Stanford was also part of the Lancet Commission, which released its complete overhaul of obesity and its definitions this past January. The international group comprising experts from low-, middle-, and high-income countries agreed on shifting the focus away from BMI as a measure of obesity.
“Our goal is not to define someone by just one number and recognize that one number for one person is not the same for everyone,” she says. “If you look at someone, let’s say, who weighs 150 pounds, that is one height versus another. They make it look very, very different. I think that this BMI number, which we’ve become fixated on, has led us astray from looking at disease and how it shows up in individuals.”
This group of experts can offer all their guidance, but Stanford laments the lack of policies the United States has adopted to address obesity. There was the Treat and Reduce Obesity Act (TROA), a bipartisan bill that still languishes on the House floor. Now, there are rumblings about cutting Medicare, and Stanford has patients saying they’re deferring retirement so they can stay on their employer-provided insurance and on their medications to treat their obesity.

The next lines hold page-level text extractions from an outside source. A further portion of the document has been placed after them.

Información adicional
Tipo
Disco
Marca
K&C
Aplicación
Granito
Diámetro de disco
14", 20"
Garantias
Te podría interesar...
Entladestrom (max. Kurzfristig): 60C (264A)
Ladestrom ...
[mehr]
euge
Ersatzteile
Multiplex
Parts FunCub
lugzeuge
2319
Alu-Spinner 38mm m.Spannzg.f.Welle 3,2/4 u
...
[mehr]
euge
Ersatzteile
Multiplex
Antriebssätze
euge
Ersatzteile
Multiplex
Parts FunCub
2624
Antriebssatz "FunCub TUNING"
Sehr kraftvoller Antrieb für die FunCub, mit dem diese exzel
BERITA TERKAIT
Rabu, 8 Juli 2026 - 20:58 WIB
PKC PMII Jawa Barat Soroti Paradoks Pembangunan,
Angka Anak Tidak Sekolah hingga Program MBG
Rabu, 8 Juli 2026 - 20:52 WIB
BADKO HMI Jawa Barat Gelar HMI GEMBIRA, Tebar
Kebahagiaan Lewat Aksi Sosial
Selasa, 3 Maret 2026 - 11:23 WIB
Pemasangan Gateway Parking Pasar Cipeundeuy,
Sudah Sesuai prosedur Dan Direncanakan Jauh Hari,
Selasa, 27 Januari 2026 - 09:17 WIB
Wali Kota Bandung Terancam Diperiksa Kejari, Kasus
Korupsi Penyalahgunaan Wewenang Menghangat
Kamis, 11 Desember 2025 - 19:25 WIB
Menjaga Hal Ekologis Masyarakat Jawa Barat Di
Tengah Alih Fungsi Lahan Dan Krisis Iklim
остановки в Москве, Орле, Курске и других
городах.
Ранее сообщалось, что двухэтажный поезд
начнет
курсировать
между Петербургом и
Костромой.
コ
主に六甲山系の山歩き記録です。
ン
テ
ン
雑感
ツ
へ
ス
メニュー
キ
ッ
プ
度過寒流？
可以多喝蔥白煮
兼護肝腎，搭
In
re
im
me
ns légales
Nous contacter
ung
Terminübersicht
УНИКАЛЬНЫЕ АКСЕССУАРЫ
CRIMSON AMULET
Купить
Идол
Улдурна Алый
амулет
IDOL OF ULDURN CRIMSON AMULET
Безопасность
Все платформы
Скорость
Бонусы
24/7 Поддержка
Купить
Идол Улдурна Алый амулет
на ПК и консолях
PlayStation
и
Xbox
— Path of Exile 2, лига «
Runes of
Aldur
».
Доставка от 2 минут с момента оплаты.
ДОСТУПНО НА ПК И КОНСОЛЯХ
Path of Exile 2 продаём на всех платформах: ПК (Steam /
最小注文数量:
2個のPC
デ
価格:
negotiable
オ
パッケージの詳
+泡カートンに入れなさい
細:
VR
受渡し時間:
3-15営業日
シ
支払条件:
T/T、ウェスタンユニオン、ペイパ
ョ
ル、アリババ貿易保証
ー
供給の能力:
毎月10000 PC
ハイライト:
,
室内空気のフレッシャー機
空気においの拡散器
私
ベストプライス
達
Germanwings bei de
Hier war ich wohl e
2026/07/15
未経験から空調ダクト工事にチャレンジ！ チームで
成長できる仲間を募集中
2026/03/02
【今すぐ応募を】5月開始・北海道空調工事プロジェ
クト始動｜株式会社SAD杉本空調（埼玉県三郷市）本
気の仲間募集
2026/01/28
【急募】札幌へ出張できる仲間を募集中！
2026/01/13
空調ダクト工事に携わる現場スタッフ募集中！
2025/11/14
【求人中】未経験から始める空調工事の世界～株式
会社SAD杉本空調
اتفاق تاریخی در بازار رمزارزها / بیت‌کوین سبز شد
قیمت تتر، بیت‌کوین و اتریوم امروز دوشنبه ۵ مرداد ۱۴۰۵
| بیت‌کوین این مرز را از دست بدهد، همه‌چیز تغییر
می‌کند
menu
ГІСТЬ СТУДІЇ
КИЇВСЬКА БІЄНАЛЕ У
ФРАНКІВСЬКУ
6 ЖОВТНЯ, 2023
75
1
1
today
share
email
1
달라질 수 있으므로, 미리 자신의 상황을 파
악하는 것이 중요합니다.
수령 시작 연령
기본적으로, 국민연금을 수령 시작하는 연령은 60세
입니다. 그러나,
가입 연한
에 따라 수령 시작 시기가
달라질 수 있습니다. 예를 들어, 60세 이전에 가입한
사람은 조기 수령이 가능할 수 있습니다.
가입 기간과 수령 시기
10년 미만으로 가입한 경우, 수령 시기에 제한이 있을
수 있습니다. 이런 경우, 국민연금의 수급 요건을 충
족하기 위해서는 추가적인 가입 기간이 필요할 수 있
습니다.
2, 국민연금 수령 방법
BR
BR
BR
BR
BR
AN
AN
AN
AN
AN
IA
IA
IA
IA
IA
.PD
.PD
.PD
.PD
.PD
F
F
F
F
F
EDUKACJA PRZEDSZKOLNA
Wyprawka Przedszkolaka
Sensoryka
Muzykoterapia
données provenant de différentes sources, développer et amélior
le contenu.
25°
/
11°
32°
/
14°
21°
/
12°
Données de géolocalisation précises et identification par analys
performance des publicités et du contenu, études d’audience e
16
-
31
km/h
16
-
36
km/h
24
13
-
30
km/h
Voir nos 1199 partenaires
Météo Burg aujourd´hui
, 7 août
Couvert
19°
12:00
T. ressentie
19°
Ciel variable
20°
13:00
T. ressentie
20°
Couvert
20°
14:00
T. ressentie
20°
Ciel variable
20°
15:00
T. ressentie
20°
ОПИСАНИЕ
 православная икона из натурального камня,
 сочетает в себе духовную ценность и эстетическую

For Stanford, even among all the current disarray, she turns back to her roots at the food pantry, thankful that she gets to see the impact her parents have on her community firsthand – all doing their part to improve the health of their neighbors.” It’s exciting to be entrenched in it mentally and financially,” she says. “I’m thankful that they’re able to do the work. They have the food pantry and the clothing bank all tied together. That’s always been my thing to be with the people. It’s about walking the walk. And I will remain committed to that work no matter how well-known or whatever I get in the field.”
Bagley is the senior editor of Endocrine News. He wrote about “Exogenous Opioids and the Human Endocrine System: An Endocrine Society Scientific Statement” in the February issue.